## ASSIGNMENT
Using the records below, write out again exactly the lines that begin at the line containing "pinky pip: (326, 91)" and end at the line containing "index mcp: (45, 107)", and no other lines.

## MATERIAL SHOWN
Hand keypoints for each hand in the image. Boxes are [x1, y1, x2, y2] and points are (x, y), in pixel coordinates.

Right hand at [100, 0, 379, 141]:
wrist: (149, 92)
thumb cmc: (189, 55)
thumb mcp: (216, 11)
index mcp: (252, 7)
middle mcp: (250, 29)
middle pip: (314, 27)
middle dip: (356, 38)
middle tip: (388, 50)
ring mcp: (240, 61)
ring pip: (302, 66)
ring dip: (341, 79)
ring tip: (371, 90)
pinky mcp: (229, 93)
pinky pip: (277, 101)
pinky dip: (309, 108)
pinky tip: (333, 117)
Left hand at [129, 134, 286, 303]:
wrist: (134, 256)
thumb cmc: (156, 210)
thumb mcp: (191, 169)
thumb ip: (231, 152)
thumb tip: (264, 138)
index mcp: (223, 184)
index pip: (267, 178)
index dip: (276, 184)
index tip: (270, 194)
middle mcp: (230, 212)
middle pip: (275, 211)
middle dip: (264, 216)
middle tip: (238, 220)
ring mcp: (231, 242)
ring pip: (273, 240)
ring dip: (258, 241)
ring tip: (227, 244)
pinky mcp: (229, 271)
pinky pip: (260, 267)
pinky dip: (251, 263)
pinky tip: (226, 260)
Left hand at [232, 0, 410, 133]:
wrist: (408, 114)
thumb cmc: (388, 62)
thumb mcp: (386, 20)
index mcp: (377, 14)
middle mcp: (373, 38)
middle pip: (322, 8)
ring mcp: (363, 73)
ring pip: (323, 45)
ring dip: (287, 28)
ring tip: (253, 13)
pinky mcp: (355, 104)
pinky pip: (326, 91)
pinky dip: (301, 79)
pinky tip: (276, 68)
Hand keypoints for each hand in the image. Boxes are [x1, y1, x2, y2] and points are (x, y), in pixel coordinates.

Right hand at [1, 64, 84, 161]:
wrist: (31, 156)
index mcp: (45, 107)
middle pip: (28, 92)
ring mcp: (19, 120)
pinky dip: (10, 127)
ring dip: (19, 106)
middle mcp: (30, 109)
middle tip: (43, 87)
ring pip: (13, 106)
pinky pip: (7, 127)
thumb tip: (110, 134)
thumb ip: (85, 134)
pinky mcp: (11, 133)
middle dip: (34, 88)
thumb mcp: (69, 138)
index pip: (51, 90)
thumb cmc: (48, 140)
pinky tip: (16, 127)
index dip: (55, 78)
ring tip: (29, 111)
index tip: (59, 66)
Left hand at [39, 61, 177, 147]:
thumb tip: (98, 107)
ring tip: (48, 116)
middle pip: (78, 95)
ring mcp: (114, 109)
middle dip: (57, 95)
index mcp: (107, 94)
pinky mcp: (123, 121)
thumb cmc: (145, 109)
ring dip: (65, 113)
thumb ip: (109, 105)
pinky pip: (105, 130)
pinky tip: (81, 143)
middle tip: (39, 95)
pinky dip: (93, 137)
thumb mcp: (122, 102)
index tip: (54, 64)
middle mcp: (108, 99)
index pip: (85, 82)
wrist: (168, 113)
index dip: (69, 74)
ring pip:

## SOLUTION
pinky pip: (326, 91)
pinky dip: (301, 79)
pinky tip: (276, 68)
Hand keypoints for each hand in the image. Boxes are [x1, y1, x2, y2] and points are (x, y), in pixel coordinates.

Right hand at [1, 64, 84, 161]:
wrist: (31, 156)
index mcp: (45, 107)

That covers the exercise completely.